Niger : La production laitière locale entre difficultés et perspectives

Au Niger, 80% de la population urbaine ou péri-urbaine pratique l’élevage en dehors des 20% d’éleveurs transhumants que compte le pays.

Ce secteur occupe une place importante parmi les activités génératrices de revenus et représente 11 % du Produit intérieur brut. Mais la production laitière nationale est instable et dépend des saisons.

L’éleveur Souley Ali, affirme vendre en période de froid, 8 à 9 litres de lait par jour contre 15 à 17 litres pendant la chaleur.

Comme chez Souley, ce sont de petites quantités de lait qui sont collectées quotidiennement, loin de satisfaire les immenses besoins de consommation.

Et généralement, la collecte et le transport ne sont font pas dans de bonnes conditions.

Les produits fabriqués sur place sont donc issus de la poudre de lait importée. C’est le cas de l’unité Laban Niger qui a une production de 50.000 litres par jour.

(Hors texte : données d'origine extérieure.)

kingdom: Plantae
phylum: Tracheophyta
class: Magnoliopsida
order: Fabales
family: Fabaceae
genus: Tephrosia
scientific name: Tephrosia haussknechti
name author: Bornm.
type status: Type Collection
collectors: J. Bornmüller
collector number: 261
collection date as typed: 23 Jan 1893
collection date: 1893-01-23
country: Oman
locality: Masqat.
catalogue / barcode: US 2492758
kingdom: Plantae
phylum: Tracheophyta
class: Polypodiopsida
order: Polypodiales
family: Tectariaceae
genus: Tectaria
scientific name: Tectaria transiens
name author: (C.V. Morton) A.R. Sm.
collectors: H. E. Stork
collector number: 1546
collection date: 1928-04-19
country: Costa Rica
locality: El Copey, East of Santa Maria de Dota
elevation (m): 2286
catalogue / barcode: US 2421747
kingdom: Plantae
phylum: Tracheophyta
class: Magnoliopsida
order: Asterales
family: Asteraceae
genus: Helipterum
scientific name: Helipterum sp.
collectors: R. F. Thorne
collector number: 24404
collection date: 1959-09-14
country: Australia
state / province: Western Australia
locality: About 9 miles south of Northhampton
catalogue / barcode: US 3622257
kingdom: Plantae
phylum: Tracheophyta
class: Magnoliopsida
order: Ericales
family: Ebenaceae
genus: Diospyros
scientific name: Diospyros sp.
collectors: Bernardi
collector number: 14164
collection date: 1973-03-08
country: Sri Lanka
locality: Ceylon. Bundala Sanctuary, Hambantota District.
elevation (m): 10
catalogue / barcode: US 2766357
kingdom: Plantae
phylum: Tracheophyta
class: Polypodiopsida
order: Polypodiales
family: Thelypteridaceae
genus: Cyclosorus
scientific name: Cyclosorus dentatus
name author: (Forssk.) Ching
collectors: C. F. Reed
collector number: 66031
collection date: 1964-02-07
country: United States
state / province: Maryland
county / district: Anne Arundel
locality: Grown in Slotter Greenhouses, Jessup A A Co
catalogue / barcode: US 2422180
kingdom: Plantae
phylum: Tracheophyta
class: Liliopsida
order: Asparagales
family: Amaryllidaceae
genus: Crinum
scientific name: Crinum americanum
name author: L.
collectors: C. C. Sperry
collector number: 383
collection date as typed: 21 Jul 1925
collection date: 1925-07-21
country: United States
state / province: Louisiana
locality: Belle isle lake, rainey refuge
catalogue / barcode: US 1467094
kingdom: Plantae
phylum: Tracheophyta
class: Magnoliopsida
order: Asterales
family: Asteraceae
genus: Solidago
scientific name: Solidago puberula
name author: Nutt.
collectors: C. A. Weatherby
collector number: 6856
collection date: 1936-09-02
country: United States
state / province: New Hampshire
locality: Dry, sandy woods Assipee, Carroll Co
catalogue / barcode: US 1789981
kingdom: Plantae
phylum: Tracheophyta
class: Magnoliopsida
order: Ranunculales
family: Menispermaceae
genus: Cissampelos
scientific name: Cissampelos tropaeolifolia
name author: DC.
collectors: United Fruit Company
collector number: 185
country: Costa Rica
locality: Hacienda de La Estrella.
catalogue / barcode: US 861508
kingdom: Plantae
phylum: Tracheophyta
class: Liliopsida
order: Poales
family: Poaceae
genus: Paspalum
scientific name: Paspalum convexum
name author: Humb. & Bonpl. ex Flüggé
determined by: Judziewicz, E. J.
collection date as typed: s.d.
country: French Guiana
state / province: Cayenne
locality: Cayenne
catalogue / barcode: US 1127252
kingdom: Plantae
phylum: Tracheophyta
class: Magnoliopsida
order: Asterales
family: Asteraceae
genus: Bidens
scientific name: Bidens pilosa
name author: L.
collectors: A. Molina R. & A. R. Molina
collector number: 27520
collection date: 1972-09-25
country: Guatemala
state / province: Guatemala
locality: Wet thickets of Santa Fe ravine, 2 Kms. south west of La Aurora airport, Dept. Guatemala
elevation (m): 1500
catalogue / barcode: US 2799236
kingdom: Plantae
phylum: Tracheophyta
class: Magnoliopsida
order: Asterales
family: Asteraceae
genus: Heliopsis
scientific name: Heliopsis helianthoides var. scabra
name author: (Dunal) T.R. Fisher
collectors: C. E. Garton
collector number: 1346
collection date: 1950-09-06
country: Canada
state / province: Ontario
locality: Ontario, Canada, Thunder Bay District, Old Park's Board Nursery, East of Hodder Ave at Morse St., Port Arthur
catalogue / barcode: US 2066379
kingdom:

« Si vous voulez utiliser le lait de vache nigérien, c’est-à-dire traiter avec les éleveurs afin de collecter une quantité de lait qui vous permettra de travailler, vous ne trouverez pas la quantité qu’il faut », explique Ousmane Mibarek, DG de LABAN Niger.

Il souligne, par ailleurs, que l’importation des matières premières agit sur le coût de la transformation, ce qui décourage les opérateurs économiques.

Entre autres difficultés du secteur de l’élevage: la question de la santé animale, le manque d’aires de pâturage et d’infrastructures.

Pour moderniser le secteur, Boubacar Dodo, secrétaire exécutif de l’association pour la redynamisation de l’élevage estime que l’Etat doit mettre en place une véritable politique laitière.

« Les cultures fourragères n’ont pas été développées dans les zones où il est possible d’avoir toujours de l’herbe fraîche », indique-t-il.

Un autre point de blocage, toujours selon cet éleveur est l’absence de mesure incitative à produire du lait. « Aujourd’hui, il est beaucoup plus aisé pour le consommateur nigérien d’acheter du lait en poudre que le lait local ».

Afin de renforcer les capacités nationales de production alimentaire, d’approvisionnement et de résilience face aux crises alimentaires et aux catastrophes, les autorités ont lancé, en 2012, l’initiative 3N : les Nigériens nourrissent les nigériens.

« Sur la production laitière en juin 2016, on est déjà à 90% de nos objectifs de l’année 2016. De ce point de vue si on fait l’évaluation d’ici novembre ou décembre on sera à plus de 100% », affirme Boucha Mohamed, ministre délégué auprès du ministre de l’agriculture et de l’élevage, chargé de l’élevage.

« Elle commence à prendre de l’importance et nous envisageons de la moderniser et de lui permettre d’avoir toute sa valeur et essayer de former et d’encadrer tous ces producteurs afin qu’il y ait de la traçabilité de leur produit et de se conformer aux normes ISO pour essayer de leur permettre d’exporter sur le marché de la sous-région », ajoute-il.

Selon une étude de l’Union économique et monétaire ouest africaine réalisée en 2013,toutes les régions du Niger contribuent à la formation de la production laitière nationale, en dehors de la région d’Agadez et la capitale.

Les quatre grandes régions laitières concentrent à elles seules, 77% de la production nationale. Il s’agit de Maradi, Tahoua, Tillabery et Zinder.